You are Sourcery advising an engineering manager. Input: a short repo summary (number of Python files, total LOC, test coverage percent, critical microservices list). Task: produce a prioritized 5-item refactor plan tailored to that repo. Constraints: include estimated LOC affected, estimated review effort (Low/Med/High), risk level (Low/Med/High), required test or migration steps, and an expected CI metric improvement. Output format: JSON array of five objects with fields: rule_name, rationale, loc_affected_estimate, effort, risk, tests_required, expected_impact. Example input: {"py_files":120,"loc":35000,"coverage":62}.
You are Sourcery generating a CI configuration for GitHub Actions. Task: output a ready-to-paste .github/workflows/sourcery.yml file that scans Python files, posts PR comments for suggestions, and fails the job when new issues exceed a configurable threshold. Constraints: include inputs for API token (secrets.SOURCERY_TOKEN), exclude paths (tests/, vendor/), and allow a numeric threshold parameter; use a matrix for python versions 3.8-3.11. Output format: the complete YAML workflow file content followed by a 2–3 line explanation of how to adjust threshold and exclusions. Example: show the workflow content only, then the explanation.
You are a Senior Engineer designing Sourcery-driven PR comment templates and acceptance rules. Task: produce a JSON object containing three templated PR comments (style, refactor-risky, rename/behavioral) with placeholders, plus matching acceptance criteria and reviewer guidance. Constraints: include examples (few-shot) illustrating one comment filled for a simple list-comprehension suggestion and one for a risky refactor requiring a test; each template must include: title, body_template, actionable checklist, required approvals, and suggested labels. Output format: a single JSON object with keys 'style', 'risky', 'rename' each mapping to the described template object. Example: show how the 'style' template looks when filled for converting a loop to a comprehension.

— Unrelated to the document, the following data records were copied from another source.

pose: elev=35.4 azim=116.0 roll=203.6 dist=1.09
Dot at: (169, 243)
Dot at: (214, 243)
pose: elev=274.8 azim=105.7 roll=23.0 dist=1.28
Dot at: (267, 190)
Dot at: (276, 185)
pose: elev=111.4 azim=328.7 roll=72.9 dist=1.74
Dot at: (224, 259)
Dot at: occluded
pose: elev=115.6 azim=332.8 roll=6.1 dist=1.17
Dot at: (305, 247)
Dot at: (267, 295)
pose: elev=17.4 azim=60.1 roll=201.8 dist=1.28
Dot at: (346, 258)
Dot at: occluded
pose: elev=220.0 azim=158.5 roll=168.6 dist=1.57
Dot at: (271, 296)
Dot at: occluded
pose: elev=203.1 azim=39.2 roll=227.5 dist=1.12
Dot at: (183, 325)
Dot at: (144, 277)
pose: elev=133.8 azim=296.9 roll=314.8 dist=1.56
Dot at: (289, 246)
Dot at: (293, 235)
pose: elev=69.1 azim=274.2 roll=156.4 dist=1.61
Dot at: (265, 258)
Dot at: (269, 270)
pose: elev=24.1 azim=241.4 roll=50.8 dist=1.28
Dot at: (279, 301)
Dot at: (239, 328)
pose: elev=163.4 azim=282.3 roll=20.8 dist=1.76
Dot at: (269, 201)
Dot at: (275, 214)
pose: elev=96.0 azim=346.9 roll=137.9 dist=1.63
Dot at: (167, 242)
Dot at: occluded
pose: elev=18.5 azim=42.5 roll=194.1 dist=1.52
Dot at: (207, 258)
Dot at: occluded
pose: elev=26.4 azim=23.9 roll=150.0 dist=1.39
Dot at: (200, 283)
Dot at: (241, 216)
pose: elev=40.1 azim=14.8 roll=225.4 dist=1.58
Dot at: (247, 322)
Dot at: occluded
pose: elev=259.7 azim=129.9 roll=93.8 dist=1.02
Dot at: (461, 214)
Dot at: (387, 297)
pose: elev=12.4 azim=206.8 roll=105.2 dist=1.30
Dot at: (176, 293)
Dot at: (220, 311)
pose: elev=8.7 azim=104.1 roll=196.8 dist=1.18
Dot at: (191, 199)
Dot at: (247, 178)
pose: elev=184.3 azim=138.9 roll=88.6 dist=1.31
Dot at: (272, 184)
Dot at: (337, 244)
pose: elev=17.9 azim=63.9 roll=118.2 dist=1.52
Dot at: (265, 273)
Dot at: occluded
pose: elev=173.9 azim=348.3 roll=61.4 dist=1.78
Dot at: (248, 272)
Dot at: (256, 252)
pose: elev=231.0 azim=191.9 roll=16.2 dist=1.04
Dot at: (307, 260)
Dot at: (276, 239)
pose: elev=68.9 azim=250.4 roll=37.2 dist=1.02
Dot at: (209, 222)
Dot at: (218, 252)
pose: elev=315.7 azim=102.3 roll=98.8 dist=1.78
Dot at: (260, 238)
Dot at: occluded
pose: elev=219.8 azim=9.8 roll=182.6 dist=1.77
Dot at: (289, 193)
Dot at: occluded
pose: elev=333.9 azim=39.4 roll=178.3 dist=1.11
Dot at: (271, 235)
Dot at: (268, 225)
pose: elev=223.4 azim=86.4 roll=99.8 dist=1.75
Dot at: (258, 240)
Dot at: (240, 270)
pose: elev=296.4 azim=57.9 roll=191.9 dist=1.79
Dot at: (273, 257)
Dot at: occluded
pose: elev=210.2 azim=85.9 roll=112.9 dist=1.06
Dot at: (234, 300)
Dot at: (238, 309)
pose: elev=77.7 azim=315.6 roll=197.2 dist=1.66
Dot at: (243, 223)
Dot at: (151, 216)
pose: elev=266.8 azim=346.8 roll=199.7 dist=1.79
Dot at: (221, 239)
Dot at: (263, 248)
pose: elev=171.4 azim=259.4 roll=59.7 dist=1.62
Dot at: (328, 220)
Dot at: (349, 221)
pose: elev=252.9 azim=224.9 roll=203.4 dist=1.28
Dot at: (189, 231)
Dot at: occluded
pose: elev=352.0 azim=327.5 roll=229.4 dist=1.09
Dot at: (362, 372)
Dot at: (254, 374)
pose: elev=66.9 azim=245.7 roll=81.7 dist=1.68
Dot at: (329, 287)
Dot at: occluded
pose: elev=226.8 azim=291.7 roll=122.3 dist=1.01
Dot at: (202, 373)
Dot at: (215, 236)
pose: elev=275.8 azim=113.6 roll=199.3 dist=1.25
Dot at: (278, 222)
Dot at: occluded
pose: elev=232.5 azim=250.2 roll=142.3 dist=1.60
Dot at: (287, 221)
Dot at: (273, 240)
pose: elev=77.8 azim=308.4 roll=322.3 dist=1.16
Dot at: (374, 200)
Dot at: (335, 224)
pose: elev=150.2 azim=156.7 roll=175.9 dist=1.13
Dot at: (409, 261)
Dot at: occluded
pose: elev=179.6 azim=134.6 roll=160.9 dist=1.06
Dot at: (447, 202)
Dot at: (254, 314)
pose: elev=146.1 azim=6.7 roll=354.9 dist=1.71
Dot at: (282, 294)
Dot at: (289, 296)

You are Sourcery's rules engineer. Task: design three custom refactoring rules for repository automation. For each rule, provide: rule_id, human-readable description, AST match pattern or regex, transformation pseudocode, before/after code examples, unit-test snippet demonstrating expected change, priority (Low/Med/High), and rollback notes if behavior changes. Constraints: every rule must preserve behavior unless explicitly marked 'behavioral' and must include a short risk mitigation plan. Output format: a JSON array of three rule objects. Example: include one rule converting manual index loops to enumerate-based loops.
Choose Sourcery over GitHub Copilot if you prioritize automated, reviewable Python refactors and CI enforcement rather than broad generative completions.